# TRY IT
Give back each entry exactly as written, apart from the pictures.

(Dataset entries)
################

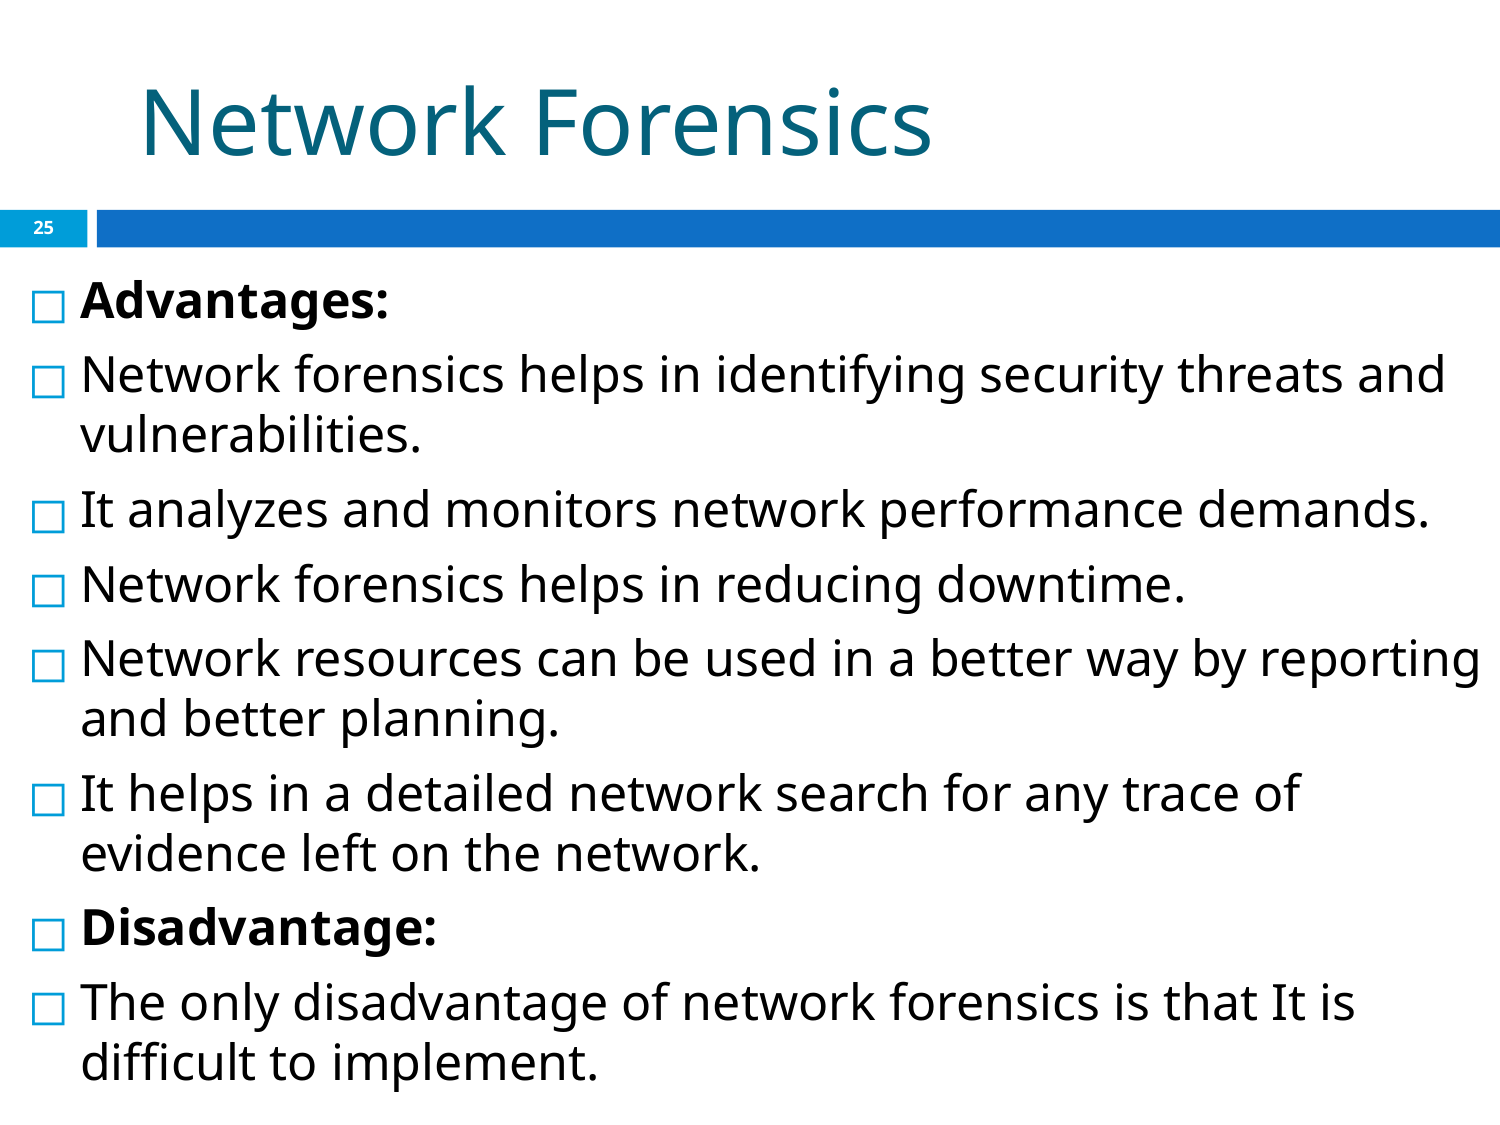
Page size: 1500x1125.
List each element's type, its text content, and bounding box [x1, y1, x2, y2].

list Advantages: Network forensics helps in identifying security threats and vulnerabilities. It analyzes and monitors network performance demands. Network forensics helps in reducing downtime. Network resources can be used in a better way by reporting and better planning. It helps in a detailed network search for any trace of evidence left on the network. Disadvantage: The only disadvantage of network forensics is that It is difficult to implement. [12, 260, 1500, 1113]
title Network Forensics [99, 37, 1438, 200]
slide_number ‹#› [0, 208, 88, 249]
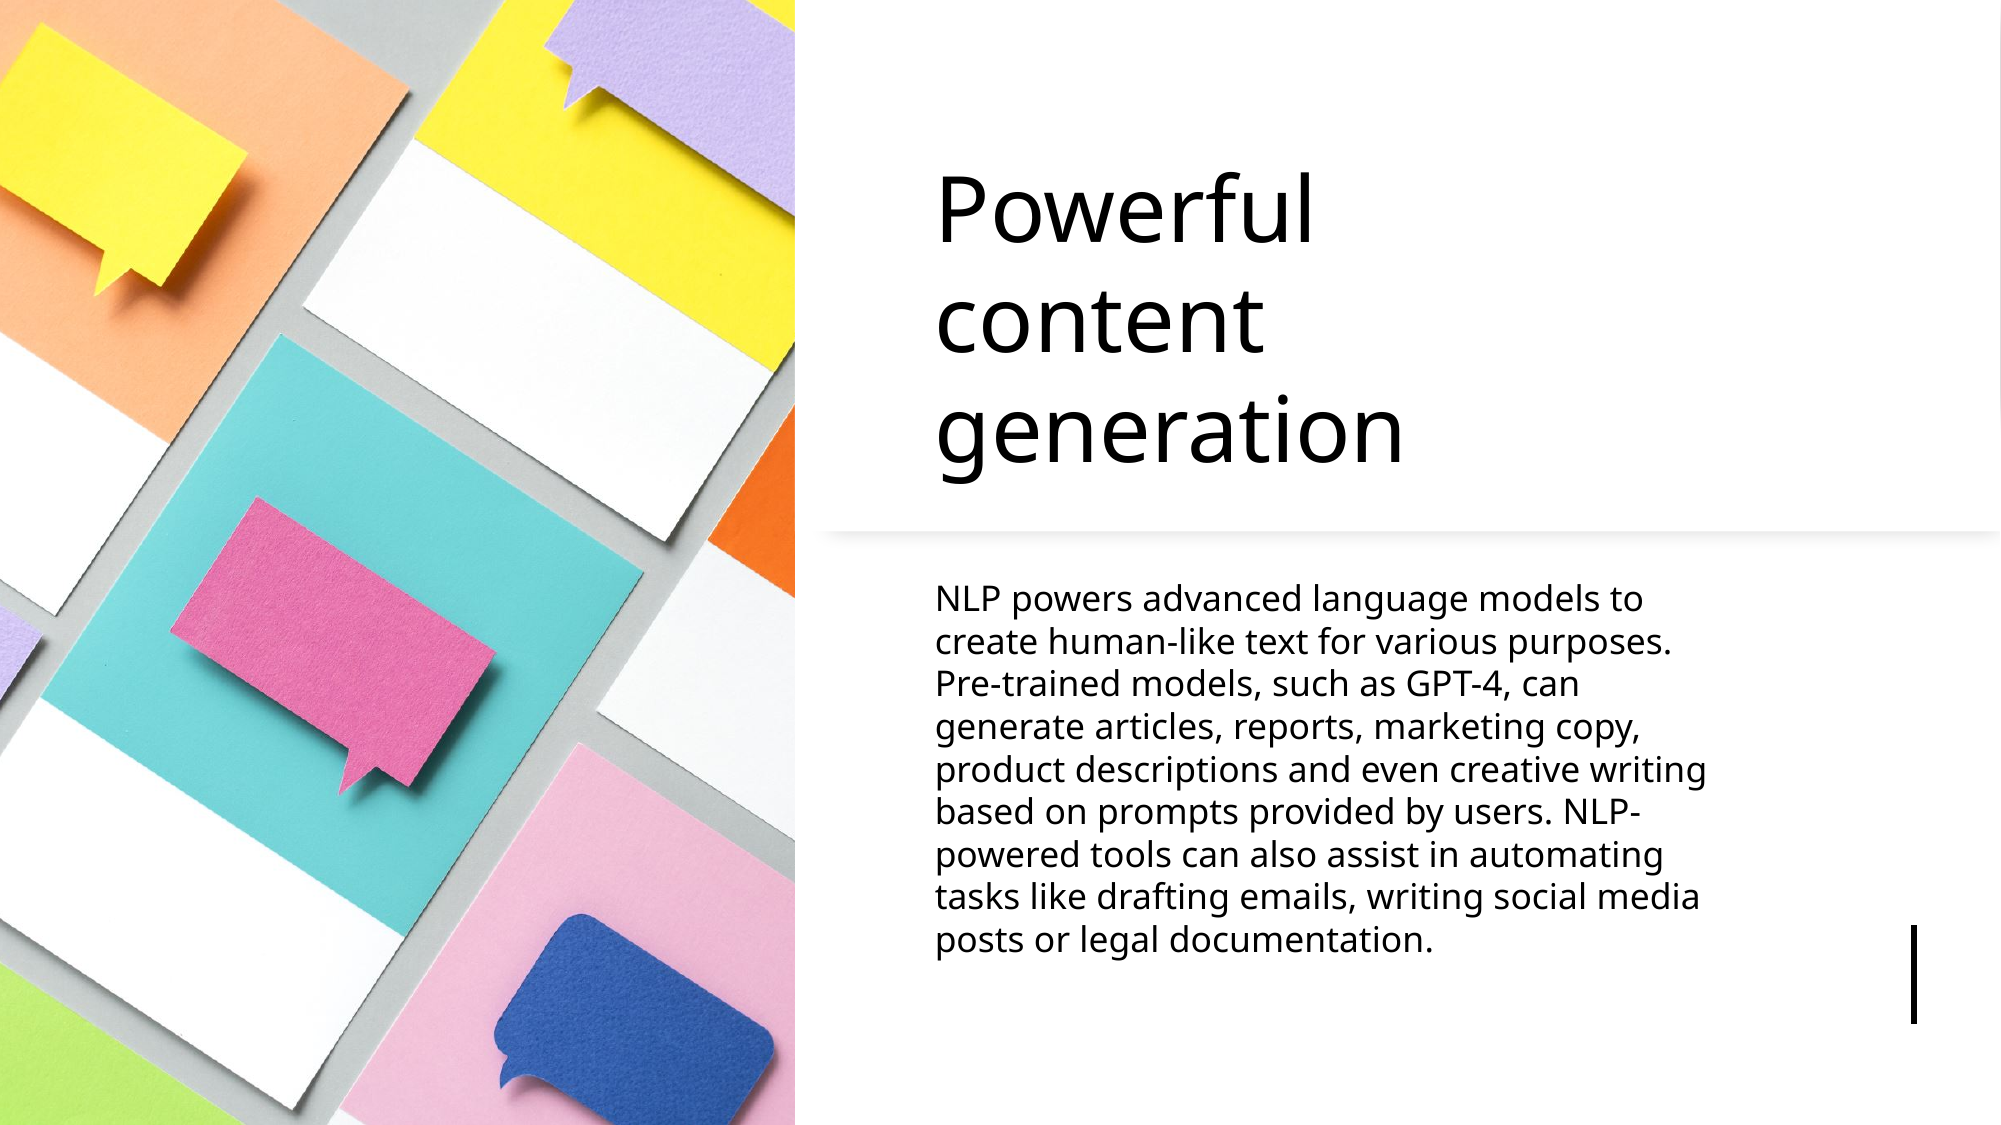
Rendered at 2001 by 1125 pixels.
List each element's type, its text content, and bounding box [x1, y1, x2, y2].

################

# OUTPUT FOR THIS EXERCISE
Page size: 1500x1125.
List each element's type, its text content, and bounding box [x1, y1, x2, y2].

list Advantages: Network forensics helps in identifying security threats and vulnerabilities. It analyzes and monitors network performance demands. Network forensics helps in reducing downtime. Network resources can be used in a better way by reporting and better planning. It helps in a detailed network search for any trace of evidence left on the network. Disadvantage: The only disadvantage of network forensics is that It is difficult to implement. [12, 260, 1500, 1113]
title Network Forensics [99, 37, 1438, 200]
slide_number ‹#› [0, 208, 88, 249]
Rendered at 2001 by 1125 pixels.
List each element's type, its text content, and bounding box [x1, y1, x2, y2].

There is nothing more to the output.